▶ Available data:
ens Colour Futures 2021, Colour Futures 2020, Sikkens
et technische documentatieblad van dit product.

* * *

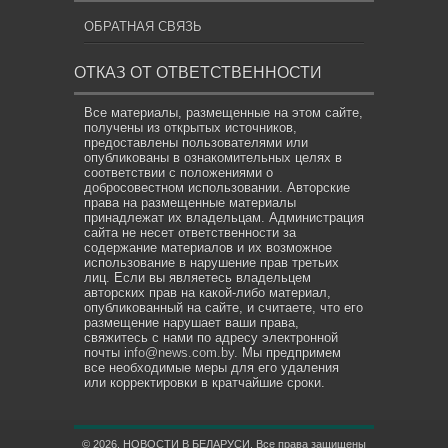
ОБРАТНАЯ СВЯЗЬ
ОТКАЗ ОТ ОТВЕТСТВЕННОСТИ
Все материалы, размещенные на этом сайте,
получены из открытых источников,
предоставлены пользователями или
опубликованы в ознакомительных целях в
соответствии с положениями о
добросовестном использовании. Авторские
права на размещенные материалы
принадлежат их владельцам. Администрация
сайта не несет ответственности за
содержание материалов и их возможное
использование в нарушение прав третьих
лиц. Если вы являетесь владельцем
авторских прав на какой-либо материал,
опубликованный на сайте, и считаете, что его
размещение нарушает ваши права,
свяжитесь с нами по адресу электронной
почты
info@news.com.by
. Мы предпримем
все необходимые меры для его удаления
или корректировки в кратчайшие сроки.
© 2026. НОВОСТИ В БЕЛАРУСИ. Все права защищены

▶ What needs to be done: Starting at the line that has "опубликованы в ознакомительных целях в" and ending at the line that has "опубликованный на сайте, и считаете, что его", please write out the lines above exactly, leaving out all others.

▶ Result:
опубликованы в ознакомительных целях в
соответствии с положениями о
добросовестном использовании. Авторские
права на размещенные материалы
принадлежат их владельцам. Администрация
сайта не несет ответственности за
содержание материалов и их возможное
использование в нарушение прав третьих
лиц. Если вы являетесь владельцем
авторских прав на какой-либо материал,
опубликованный на сайте, и считаете, что его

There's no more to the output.